3

I was wondering, is there a way to increase a value in a xmm register or can you only move a value into one?

What I mean is, you can do this:

inc eax

or like this:

inc [ebp+7F00F000]

is there a way to do the same with a xmm?

I have tried something to resemble it, but... it doesn't work

  inc [rbx+08]
  movss xmm1,[rbx+08]

I have even tried something really stupid but it also didn't work

push edx
pextrw edx,xmm2,0
add edx,1
mov [rbx+08],edx
movss xmm1,[rbx+08]
pop edx
David Hoelzer
  • 15,862
  • 4
  • 48
  • 67
Gecko64
  • 47
  • 1
  • 5
  • Do you want to increase all the integer values in a xmm register, or only a single one? – galinette Jul 10 '16 at 17:27
  • 1
    Possible duplicate of [Add a constant value to a xmm register in x86](http://stackoverflow.com/questions/14088228/add-a-constant-value-to-a-xmm-register-in-x86) – Hans Passant Jul 10 '16 at 17:27
  • 1
    @HansPassant: That's asking about floating point. This one doesn't seem to be, since it's using integer `inc` and `pextrw`. Or else the OP is really confused. If it is supposed to be about floating point, then obviously you just add a vector that has zeros in all elements except for one. (Or use `addss` if it's the low element, since those insns merge with the old value). – Peter Cordes Jul 10 '16 at 20:51

2 Answers2

7

There's no inc equivalent for xmm regs, and there's no immediate-operand form of paddw (so there's no equivalent to add eax, 1 either).

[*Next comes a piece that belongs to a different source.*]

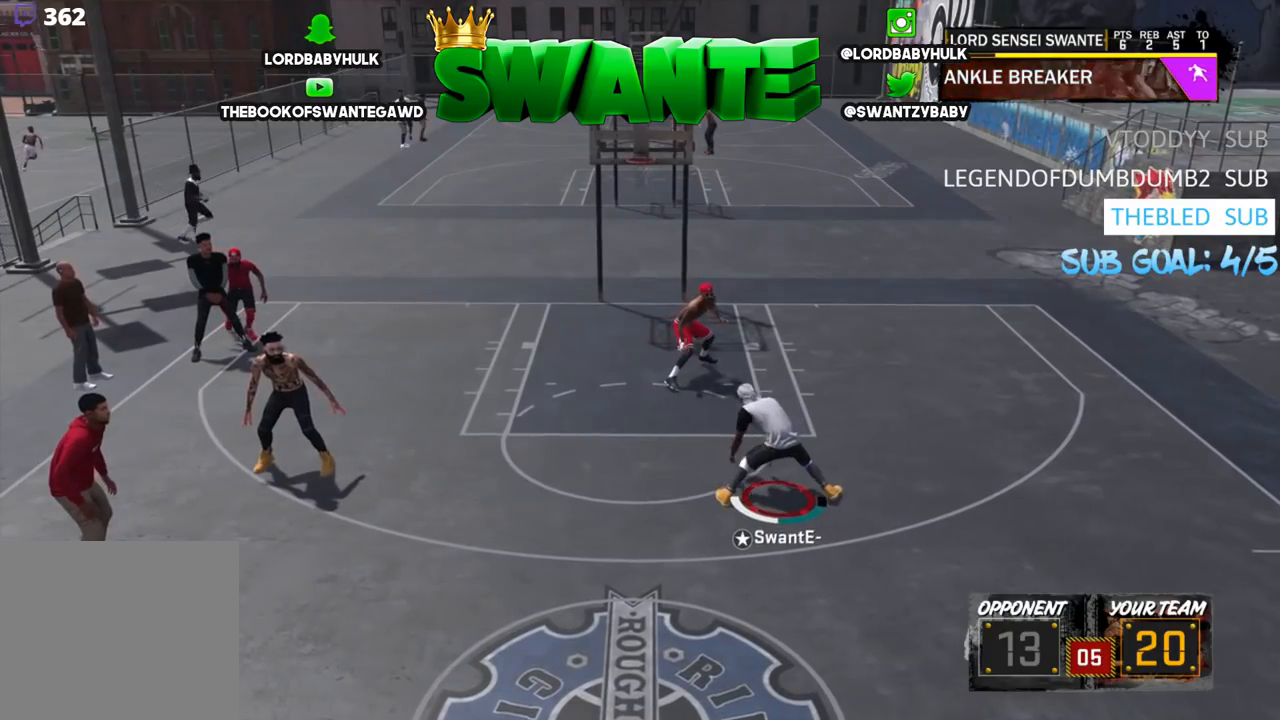
{"buttons": ["R2", "L3"], "left_stick": "up-right", "right_stick": "center", "events": [[350, "L3", "down"]]}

paddw (and other element sizes) are only available with xmm/m128 source operands. So if you want to increment one element of a vector, you need to load a constant from memory, or generate it on the fly.

e.g. the cheapest way to increment all elements of xmm0 is:

; outside the loop
pcmpeqw    xmm1,xmm1     # xmm1 = all-ones = -1

; inside the loop
psubw      xmm0, xmm1    ; xmm0 -= -1   (in each element).  i.e. xmm0++

Or

paddw      xmm0, [ones]  ; where ones is a static constant.

Probably only a good idea to load the constant from memory if it takes more than maybe two instructions to construct the constant, or if register pressure is a problem.


If you want to construct a constant to increment only the low 32bit element, for example, you might use byte-shift to zero the other elements:

; hoisted out of the loop
pcmpeqw    xmm1,xmm1     # xmm1 = all-ones = -1
psrldq     xmm1, 12      # xmm1 = [ 0 0 0 -1 ]


; in the loop
psubd      xmm0, xmm1

If your attempt was supposed to increment just the low 16bit element in xmm2, then yes, it was a stupid attempt. IDK what you're doing storing into [rbx+8] and then loading into xmm1 (zeroing the high 96 bits).

Here's how to write the xmm -> gp -> xmm round trip in a less dumb way. (Still terrible compared to paddw with a vector constant).

# don't push/pop.  Instead, pick a register you can clobber without saving/restoring
movd    edx, xmm2       # this is the cheapest way to get the low 16.  It doesn't matter that we also get the element 1 as garbage in the high half of edx
inc     edx             # we only care about dx, but this is still the most efficient instruction
pinsrw  xmm2, edx, 0    # normally you'd just use movd again, but we actually want to merge with the old contents.

If you wanted to work with elements other than 16bit, you'd either use SSE4.1 pinsrb/d/q, or you'd use movd and shuffles.


See Agner Fog's Optimize Assembly guide for more good tips on how to use SSE vectors. Also other links in the tag wiki.

Community
  • 1
  • 1
Peter Cordes
  • 328,167
  • 45
  • 605
  • 847
1

In short, no, not in the way that you are thinking.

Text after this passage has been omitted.